Powerful war tale is on track

THE RAILWAY MAN
THE RAILWAY MAN

Could this be another Bridge Over The River? Why? Same connections, same conditions, same continent.

Back in a POW camp in the jungle where British soldiers, after the fall of Singapore, are worked to death building a railway, and treated worse than street curs.

The Railway Man goes beyond the war years into that void called Peace, mentally wounded by the knowledge of what has been and yet unable to speak of it, or move forward into the protection of ordinary life.

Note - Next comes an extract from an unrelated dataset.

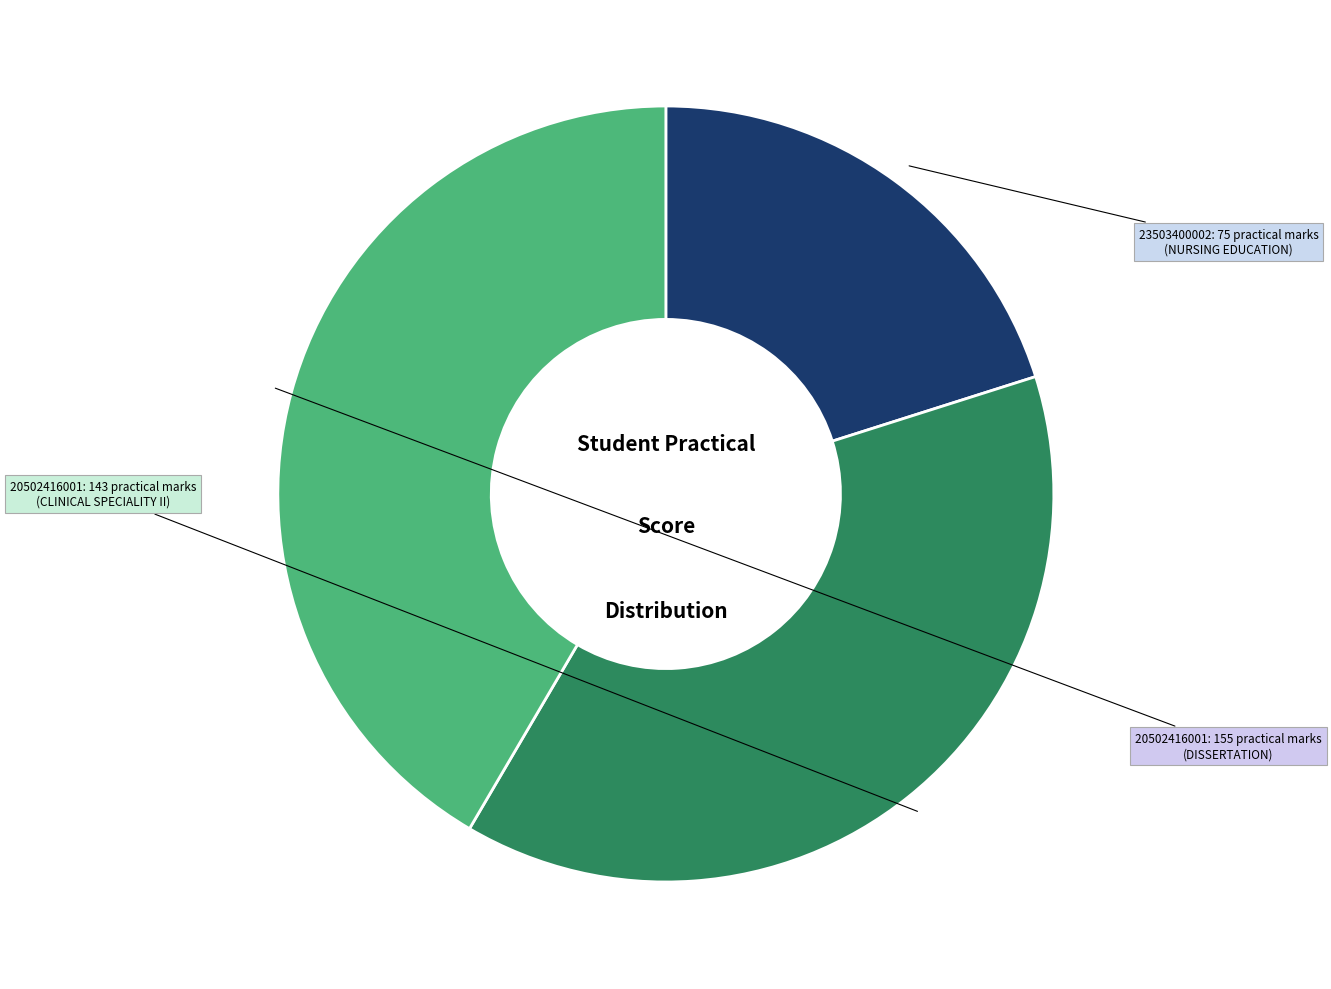

How many segments does this pie chart have?

3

One of the survivors who meets regularly at the Berwick-upon-Tweed servicemen’s club reveals: “We can’t live; we can’t sleep; we are an army of ghosts.”

To have suffered so cruelly for so long breaks a man’s spirit and turns memories to stone.

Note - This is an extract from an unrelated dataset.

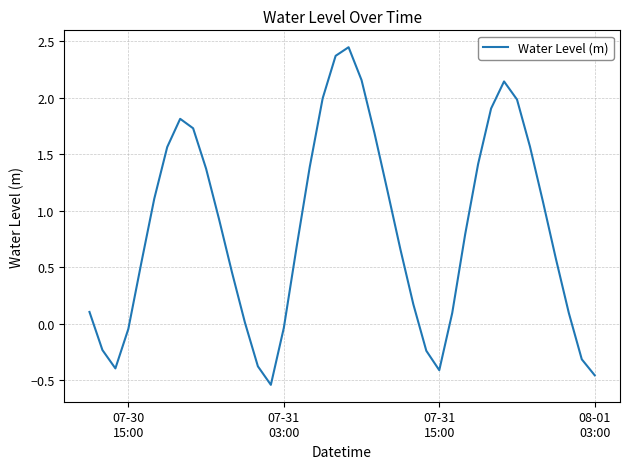

What is the average value?

0.8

Eric Lomax is one of them. He marries a lady he meets on the train to Crewe. Later, he returns to the camp, which has become a tourist attraction, to confront one of the Japanese guards who tortured him.

It is a story of courage, redemption and forgiveness. And it’s true.

What might have been layered with sentiment and illustrated by scenes from former POW movies, with a weeping wife in the wings and Lomax shouting at her: “Don’t ever interfere with matters that do not concern you,” followed by a kind of apology, “I’m still at war,” avoids the traditional booby traps and comes through with an honesty that gives the film a sense of purpose far greater than any trailer or treatment might imply.

Colin Firth has come a long way since Darcy’s wet shirt in Pride & Prejudice and the toffee-nosed spoilsport from St Trinian’s. After an Oscar for The King’s Speech and a Golden Globe for A Single Man he doesn’t have to say sorry ever again, certainly not here, where his thoughtful, emotionally cauterized performance as Lomax is perfectly judged.

Also mentioned in dispatches is Nicole Kidman’s sensitive portrayal of the lady on the train, so beautifully understated.

Kwai? This matches its power and its glory, like a bookend.